Black-eyed Susan (Rudbeckia hirta) is a native wildflower that has large, colorful flowers that attract birds and bees to the garden. bright yellow or orange, daisy-like flowers. They produce an abundance of blooms throughout summer and in early fall. It occurs in open woods, prairies, fields and roadsides. The flowers (to 3” across) have bright yellow to orange-yellow rays and domed, dark chocolate-brown center disks. Blooms throughout the summer atop stiff, leafy, upright stems growing 1-3’ tall. Rough, hairy, lance-shaped leaves (3-7” long). The plants grow to between 2 and 4 feet tall and form dense clumps. Plants of this species are sometimes called gloriosa daisy. Garden Uses. Borders. Annual beds. Cottage gardens. Wild gardens. Meadows. Groups or mass plantings.

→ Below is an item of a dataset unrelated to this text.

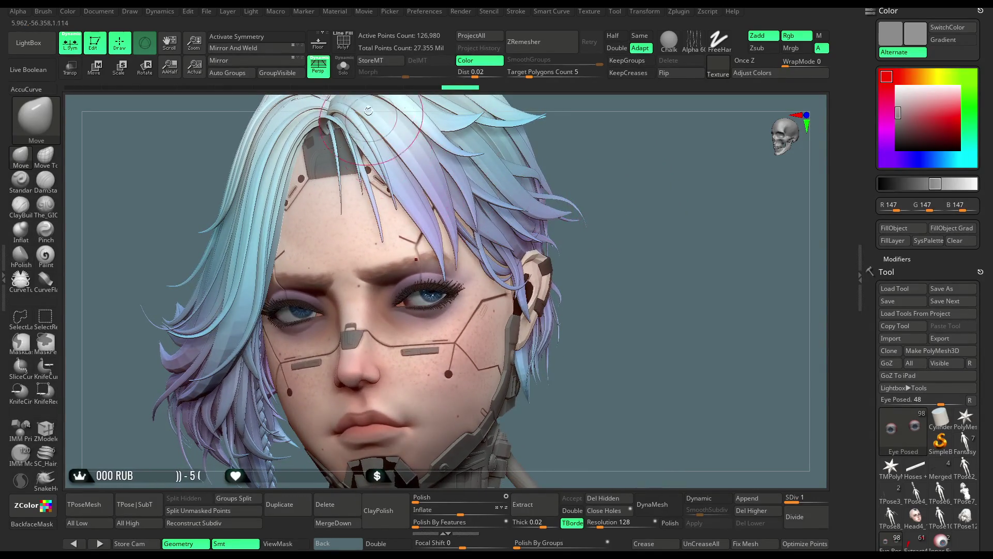
{"action": "left_click", "coordinate": [344, 67]}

- The seeds like moist, well-drained soil. Prepare a mixture of half potting soil and half sand, perlite or vermiculite. Put the soil in a pot. Water the mixture so that it is moist but not wet.
- Put the seeds on the soil.
- Water the seeds.
- Place the pots in an area with warm temperatures in full sun or part shade. The seeds germinate in one to three weeks.
- When the seedlings are a few inches tall, they can be transplanted.